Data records
☆ ☆ ☆ ☆ ☆ ☆ ☆

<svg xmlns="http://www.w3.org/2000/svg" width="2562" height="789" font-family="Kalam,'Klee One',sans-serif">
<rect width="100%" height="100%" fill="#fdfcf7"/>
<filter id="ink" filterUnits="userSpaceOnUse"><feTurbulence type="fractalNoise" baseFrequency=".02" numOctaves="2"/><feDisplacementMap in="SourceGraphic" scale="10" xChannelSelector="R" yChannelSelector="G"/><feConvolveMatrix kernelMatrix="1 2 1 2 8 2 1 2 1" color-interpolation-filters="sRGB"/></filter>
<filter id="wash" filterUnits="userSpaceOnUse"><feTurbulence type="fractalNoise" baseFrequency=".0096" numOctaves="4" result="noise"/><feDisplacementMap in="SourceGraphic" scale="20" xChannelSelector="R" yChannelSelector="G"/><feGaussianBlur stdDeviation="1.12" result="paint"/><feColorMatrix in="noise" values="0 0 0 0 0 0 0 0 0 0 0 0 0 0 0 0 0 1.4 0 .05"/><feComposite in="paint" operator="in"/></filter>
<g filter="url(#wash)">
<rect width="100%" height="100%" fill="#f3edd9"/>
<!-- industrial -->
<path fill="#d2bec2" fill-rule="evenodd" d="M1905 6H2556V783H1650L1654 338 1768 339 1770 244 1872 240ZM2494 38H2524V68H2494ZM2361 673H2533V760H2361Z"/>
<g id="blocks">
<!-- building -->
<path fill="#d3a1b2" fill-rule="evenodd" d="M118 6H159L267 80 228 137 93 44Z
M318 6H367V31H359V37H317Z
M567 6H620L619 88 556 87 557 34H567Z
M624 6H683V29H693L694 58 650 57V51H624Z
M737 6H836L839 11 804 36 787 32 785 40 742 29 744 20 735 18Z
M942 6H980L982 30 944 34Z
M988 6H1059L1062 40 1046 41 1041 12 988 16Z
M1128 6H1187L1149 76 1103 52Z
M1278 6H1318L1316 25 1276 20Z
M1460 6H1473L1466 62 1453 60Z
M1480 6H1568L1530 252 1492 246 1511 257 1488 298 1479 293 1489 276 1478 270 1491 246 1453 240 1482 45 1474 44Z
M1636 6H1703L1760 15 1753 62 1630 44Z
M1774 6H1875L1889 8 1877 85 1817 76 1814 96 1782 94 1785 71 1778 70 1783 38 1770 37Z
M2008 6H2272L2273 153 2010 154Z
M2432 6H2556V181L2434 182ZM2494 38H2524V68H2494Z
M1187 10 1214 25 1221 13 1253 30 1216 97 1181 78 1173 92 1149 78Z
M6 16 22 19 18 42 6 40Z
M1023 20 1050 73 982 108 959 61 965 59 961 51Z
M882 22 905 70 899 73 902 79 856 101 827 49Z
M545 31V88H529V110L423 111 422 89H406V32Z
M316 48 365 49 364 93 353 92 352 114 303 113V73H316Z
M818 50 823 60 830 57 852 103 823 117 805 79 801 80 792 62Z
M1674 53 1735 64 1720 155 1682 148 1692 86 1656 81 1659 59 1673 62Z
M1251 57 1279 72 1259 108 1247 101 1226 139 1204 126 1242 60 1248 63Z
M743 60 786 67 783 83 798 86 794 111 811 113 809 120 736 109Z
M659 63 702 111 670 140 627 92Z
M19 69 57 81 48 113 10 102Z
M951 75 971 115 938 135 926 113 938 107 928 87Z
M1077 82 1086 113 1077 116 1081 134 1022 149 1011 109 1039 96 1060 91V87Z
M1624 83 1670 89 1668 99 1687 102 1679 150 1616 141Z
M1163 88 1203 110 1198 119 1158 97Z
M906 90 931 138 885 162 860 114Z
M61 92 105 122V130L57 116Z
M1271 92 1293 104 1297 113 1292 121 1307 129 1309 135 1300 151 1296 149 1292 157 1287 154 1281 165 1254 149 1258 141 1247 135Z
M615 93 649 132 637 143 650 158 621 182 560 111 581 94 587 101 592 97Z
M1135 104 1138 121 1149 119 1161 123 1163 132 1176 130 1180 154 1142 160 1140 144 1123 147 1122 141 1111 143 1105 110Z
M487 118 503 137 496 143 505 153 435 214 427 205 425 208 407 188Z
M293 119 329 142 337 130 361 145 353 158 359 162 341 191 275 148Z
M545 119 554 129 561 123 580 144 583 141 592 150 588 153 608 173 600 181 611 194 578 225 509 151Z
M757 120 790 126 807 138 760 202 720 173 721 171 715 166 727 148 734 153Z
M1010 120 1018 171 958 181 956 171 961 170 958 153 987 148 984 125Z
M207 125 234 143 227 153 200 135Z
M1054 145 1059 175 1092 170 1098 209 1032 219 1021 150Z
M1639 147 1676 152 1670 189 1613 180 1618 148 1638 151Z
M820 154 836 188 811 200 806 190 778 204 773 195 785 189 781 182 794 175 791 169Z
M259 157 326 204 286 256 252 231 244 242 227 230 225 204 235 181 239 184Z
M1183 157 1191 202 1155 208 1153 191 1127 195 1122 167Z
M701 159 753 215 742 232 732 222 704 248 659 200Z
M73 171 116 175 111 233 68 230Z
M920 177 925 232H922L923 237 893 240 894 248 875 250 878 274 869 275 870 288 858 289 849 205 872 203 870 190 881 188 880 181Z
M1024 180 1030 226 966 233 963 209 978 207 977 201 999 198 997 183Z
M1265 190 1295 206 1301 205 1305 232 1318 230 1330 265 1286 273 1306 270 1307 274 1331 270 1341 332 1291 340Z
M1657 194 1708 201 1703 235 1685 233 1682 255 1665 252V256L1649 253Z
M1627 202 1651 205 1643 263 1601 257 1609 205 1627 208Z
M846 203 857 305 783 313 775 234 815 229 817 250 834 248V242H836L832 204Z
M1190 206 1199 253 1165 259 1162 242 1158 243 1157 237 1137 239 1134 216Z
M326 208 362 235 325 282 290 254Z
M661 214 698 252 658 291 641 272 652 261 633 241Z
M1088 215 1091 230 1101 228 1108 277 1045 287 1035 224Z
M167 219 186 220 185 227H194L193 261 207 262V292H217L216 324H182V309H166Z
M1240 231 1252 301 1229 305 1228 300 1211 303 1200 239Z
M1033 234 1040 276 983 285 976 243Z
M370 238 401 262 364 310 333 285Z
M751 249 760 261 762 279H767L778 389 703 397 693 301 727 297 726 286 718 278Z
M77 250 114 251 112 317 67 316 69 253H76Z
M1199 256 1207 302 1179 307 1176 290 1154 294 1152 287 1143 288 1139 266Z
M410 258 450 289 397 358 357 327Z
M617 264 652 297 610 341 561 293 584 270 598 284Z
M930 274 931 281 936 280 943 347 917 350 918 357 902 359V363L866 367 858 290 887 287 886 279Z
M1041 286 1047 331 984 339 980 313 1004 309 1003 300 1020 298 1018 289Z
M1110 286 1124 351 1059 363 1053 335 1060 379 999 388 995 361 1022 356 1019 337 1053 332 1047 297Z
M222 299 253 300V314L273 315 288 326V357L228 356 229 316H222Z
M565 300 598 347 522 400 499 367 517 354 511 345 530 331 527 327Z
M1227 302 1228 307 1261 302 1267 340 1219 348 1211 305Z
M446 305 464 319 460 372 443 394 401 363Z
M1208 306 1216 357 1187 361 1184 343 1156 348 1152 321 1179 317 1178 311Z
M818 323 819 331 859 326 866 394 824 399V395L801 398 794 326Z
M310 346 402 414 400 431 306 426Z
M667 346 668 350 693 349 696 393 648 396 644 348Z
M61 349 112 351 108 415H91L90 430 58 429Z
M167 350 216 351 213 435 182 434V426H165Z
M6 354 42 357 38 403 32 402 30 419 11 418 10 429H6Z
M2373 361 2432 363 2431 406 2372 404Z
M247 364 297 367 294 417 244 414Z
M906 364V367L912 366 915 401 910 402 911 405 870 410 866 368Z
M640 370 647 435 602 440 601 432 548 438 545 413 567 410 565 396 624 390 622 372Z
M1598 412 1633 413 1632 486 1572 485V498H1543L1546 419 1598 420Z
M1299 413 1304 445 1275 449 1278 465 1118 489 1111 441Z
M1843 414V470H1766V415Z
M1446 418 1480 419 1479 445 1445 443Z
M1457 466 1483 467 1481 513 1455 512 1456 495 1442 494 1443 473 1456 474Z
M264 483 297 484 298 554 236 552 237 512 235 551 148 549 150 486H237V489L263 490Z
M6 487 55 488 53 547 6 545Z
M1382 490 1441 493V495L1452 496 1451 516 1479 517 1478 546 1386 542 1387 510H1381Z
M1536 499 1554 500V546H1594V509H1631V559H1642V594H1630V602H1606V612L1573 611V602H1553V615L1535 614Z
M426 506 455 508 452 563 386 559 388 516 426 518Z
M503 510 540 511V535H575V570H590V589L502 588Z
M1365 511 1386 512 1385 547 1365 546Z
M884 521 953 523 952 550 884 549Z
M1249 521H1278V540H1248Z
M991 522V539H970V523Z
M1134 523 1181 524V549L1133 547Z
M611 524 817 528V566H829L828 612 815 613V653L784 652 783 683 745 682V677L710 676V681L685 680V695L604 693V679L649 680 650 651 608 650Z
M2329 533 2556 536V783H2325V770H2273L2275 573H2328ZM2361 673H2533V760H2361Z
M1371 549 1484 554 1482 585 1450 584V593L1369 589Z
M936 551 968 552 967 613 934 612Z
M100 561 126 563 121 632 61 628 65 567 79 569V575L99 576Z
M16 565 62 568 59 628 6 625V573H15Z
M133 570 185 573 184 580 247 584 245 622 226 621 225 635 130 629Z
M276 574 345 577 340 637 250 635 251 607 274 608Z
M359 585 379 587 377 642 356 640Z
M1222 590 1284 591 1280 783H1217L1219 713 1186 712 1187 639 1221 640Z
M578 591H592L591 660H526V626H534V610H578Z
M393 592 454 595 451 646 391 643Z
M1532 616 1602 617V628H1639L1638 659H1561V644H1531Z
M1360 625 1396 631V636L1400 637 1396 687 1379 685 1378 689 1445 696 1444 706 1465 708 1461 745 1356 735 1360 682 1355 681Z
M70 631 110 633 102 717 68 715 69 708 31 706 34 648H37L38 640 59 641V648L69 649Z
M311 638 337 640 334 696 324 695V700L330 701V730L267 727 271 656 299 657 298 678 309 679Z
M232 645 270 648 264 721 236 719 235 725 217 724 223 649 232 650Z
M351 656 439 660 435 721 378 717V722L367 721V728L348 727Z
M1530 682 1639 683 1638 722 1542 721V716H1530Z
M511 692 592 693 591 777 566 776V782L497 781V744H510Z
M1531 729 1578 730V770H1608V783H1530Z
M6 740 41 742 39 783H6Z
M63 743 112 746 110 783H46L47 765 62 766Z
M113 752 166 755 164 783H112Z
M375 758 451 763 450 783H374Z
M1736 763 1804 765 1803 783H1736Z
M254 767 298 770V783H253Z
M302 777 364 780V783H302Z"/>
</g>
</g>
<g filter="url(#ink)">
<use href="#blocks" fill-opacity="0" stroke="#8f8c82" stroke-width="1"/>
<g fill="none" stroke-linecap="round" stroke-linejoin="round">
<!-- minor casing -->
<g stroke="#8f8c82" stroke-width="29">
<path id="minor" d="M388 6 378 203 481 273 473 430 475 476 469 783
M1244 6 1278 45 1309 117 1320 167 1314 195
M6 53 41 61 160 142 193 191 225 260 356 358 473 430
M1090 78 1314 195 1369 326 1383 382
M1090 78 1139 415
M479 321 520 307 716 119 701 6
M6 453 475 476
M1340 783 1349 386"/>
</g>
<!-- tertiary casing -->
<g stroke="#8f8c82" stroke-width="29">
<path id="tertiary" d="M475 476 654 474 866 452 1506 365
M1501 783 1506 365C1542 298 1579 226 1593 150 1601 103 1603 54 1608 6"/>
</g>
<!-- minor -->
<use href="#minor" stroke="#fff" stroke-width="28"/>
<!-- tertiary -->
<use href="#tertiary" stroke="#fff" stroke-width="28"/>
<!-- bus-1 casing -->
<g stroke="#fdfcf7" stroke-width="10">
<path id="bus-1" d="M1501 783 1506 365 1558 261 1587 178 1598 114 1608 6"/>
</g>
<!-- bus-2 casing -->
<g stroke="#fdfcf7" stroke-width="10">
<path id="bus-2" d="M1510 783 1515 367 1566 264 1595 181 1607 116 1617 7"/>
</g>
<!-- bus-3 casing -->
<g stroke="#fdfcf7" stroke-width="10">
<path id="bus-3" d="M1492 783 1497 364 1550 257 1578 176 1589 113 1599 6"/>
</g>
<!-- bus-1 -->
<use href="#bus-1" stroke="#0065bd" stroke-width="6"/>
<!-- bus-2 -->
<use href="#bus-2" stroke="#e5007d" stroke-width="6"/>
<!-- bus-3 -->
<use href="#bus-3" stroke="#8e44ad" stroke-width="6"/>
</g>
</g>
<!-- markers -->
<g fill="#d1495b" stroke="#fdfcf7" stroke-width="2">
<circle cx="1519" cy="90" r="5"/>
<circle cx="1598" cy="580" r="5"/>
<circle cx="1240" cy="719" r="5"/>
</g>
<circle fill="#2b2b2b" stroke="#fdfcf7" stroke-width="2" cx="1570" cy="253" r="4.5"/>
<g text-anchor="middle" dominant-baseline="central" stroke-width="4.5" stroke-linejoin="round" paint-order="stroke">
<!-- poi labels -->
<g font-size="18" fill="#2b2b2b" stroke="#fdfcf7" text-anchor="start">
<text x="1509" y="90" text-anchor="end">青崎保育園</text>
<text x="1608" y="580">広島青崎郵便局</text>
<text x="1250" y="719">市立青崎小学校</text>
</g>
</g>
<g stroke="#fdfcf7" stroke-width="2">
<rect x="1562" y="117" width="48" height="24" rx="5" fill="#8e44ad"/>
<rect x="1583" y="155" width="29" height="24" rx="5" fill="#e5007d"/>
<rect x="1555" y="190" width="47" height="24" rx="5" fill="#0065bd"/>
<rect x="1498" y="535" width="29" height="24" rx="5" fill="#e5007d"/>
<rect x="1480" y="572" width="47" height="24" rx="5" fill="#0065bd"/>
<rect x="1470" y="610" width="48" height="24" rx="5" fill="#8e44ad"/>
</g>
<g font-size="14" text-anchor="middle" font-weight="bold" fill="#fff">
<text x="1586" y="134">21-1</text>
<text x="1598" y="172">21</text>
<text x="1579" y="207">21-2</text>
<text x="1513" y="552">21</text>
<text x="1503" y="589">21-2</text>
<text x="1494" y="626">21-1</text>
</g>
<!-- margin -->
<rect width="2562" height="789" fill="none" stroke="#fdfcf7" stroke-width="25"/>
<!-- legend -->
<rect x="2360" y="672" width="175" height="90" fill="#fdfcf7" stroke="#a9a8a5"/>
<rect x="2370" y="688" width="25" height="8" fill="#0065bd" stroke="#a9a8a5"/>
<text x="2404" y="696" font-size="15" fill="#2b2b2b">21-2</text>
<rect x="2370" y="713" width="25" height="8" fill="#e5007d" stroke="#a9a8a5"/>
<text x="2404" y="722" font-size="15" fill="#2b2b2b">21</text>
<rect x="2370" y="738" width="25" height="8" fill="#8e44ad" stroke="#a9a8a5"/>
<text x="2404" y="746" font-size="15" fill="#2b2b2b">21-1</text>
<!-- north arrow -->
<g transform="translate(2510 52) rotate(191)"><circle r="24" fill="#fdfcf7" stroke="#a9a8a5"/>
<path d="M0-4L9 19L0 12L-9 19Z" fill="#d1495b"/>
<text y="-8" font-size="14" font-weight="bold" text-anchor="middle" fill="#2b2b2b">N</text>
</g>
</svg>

☆ ☆ ☆ ☆ ☆ ☆ ☆

EXERCISE DIRECTIONS – Starting from the data above, filter for lines with "wash" and copy each one.

RESULT OF THIS TASK –
<filter id="wash" filterUnits="userSpaceOnUse"><feTurbulence type="fractalNoise" baseFrequency=".0096" numOctaves="4" result="noise"/><feDisplacementMap in="SourceGraphic" scale="20" xChannelSelector="R" yChannelSelector="G"/><feGaussianBlur stdDeviation="1.12" result="paint"/><feColorMatrix in="noise" values="0 0 0 0 0 0 0 0 0 0 0 0 0 0 0 0 0 1.4 0 .05"/><feComposite in="paint" operator="in"/></filter>
<g filter="url(#wash)">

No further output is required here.